- Short task: Extract the following lines from the records verbatim: begin at the line that contains "state / province: Central Luzon" and stop after the line that contains "catalogue / barcode: US 681310".

- Given records:
--- BEGIN ---
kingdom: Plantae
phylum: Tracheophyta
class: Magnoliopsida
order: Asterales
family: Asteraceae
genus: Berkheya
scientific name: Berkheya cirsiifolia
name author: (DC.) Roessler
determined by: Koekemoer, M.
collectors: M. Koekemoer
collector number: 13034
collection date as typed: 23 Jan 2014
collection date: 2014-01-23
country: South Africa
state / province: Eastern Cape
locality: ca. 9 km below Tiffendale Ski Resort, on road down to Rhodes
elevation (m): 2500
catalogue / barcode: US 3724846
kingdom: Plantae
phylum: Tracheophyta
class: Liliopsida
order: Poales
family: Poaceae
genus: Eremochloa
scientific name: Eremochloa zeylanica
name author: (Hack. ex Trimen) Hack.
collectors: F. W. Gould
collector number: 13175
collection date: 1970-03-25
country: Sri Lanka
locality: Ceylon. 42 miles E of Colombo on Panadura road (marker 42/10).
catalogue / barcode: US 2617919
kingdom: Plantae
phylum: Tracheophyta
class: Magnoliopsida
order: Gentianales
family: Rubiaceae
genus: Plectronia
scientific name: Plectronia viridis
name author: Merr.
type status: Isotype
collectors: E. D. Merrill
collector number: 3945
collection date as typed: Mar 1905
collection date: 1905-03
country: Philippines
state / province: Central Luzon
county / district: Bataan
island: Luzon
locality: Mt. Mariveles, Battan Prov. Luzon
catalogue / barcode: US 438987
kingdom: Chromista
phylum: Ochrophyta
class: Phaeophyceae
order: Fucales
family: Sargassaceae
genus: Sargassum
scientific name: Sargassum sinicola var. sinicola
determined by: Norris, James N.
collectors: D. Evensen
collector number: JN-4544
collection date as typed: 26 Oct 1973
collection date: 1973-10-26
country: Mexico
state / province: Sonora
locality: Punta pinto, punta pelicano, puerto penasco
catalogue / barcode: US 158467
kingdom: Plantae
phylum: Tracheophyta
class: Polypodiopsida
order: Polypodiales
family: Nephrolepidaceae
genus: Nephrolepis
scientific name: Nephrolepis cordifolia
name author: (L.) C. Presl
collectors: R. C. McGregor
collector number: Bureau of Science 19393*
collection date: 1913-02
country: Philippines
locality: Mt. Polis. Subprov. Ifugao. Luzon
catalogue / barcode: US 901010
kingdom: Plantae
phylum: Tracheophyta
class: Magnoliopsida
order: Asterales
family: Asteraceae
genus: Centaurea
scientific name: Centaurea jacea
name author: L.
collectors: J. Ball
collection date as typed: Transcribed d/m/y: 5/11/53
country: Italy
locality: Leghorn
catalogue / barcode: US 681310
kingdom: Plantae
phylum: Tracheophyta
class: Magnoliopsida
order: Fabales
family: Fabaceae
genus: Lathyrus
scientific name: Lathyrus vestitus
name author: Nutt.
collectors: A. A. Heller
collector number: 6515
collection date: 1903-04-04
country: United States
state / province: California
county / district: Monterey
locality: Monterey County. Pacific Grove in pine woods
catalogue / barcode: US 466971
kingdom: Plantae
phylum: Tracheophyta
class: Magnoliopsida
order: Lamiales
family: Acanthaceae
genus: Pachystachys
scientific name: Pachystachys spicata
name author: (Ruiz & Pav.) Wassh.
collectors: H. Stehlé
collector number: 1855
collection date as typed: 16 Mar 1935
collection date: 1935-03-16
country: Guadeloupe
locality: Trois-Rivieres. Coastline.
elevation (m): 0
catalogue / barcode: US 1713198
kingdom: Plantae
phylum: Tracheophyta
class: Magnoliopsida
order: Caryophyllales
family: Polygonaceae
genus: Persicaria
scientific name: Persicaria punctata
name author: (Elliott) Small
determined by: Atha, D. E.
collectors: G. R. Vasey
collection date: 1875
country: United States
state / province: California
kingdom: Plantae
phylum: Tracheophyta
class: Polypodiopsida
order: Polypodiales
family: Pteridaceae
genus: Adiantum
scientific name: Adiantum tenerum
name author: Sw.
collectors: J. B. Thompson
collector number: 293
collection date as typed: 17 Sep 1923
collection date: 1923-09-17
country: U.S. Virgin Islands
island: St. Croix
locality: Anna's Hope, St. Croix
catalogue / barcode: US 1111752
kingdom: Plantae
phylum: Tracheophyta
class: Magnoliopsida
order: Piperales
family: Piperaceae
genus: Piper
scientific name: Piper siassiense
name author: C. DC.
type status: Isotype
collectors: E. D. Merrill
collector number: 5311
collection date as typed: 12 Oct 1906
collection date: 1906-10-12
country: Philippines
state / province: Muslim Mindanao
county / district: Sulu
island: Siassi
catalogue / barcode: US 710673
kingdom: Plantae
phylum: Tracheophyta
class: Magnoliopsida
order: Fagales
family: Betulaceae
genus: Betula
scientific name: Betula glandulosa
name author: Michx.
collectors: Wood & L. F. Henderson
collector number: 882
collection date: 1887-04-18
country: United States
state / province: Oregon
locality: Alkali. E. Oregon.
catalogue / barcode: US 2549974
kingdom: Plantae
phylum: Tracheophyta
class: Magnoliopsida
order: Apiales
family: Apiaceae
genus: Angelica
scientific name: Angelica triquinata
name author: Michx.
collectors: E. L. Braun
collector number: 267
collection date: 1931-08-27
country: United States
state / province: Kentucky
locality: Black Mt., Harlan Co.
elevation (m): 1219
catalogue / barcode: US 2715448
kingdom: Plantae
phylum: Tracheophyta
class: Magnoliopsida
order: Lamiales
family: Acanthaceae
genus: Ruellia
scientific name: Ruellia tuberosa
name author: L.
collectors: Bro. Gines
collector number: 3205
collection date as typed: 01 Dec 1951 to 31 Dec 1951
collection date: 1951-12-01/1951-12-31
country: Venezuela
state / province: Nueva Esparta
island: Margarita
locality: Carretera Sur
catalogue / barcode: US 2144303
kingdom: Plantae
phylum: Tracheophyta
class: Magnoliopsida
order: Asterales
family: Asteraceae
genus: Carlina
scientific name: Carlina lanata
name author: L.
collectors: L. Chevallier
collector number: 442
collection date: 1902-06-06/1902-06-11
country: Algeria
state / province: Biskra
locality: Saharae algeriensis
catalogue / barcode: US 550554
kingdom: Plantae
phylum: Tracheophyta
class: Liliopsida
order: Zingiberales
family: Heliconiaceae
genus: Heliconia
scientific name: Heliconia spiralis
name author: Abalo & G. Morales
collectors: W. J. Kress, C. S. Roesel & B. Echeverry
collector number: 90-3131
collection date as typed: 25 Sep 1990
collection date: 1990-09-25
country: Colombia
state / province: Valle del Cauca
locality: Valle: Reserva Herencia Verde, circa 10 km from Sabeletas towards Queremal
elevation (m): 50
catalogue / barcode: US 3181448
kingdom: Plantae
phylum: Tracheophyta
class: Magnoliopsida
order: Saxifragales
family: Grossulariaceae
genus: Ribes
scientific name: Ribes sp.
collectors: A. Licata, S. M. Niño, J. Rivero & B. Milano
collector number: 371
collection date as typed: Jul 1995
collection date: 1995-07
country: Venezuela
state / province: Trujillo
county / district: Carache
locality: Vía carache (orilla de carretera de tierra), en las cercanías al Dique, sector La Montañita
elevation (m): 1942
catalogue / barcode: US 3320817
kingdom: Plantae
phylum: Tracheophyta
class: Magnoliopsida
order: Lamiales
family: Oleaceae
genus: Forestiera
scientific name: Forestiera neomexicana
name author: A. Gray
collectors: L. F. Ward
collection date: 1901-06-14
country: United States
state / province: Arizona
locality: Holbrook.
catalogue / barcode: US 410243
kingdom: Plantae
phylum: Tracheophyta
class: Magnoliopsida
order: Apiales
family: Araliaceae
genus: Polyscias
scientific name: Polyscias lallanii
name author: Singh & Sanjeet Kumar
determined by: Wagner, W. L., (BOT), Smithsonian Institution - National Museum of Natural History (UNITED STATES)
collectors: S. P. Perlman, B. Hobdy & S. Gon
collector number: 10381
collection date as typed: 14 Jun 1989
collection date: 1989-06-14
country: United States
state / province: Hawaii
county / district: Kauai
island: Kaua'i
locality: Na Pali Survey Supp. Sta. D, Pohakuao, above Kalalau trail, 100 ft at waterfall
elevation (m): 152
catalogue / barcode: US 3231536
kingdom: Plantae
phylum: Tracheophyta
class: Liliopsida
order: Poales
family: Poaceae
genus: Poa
--- END ---
- Problem solution:
state / province: Central Luzon
county / district: Bataan
island: Luzon
locality: Mt. Mariveles, Battan Prov. Luzon
catalogue / barcode: US 438987
kingdom: Chromista
phylum: Ochrophyta
class: Phaeophyceae
order: Fucales
family: Sargassaceae
genus: Sargassum
scientific name: Sargassum sinicola var. sinicola
determined by: Norris, James N.
collectors: D. Evensen
collector number: JN-4544
collection date as typed: 26 Oct 1973
collection date: 1973-10-26
country: Mexico
state / province: Sonora
locality: Punta pinto, punta pelicano, puerto penasco
catalogue / barcode: US 158467
kingdom: Plantae
phylum: Tracheophyta
class: Polypodiopsida
order: Polypodiales
family: Nephrolepidaceae
genus: Nephrolepis
scientific name: Nephrolepis cordifolia
name author: (L.) C. Presl
collectors: R. C. McGregor
collector number: Bureau of Science 19393*
collection date: 1913-02
country: Philippines
locality: Mt. Polis. Subprov. Ifugao. Luzon
catalogue / barcode: US 901010
kingdom: Plantae
phylum: Tracheophyta
class: Magnoliopsida
order: Asterales
family: Asteraceae
genus: Centaurea
scientific name: Centaurea jacea
name author: L.
collectors: J. Ball
collection date as typed: Transcribed d/m/y: 5/11/53
country: Italy
locality: Leghorn
catalogue / barcode: US 681310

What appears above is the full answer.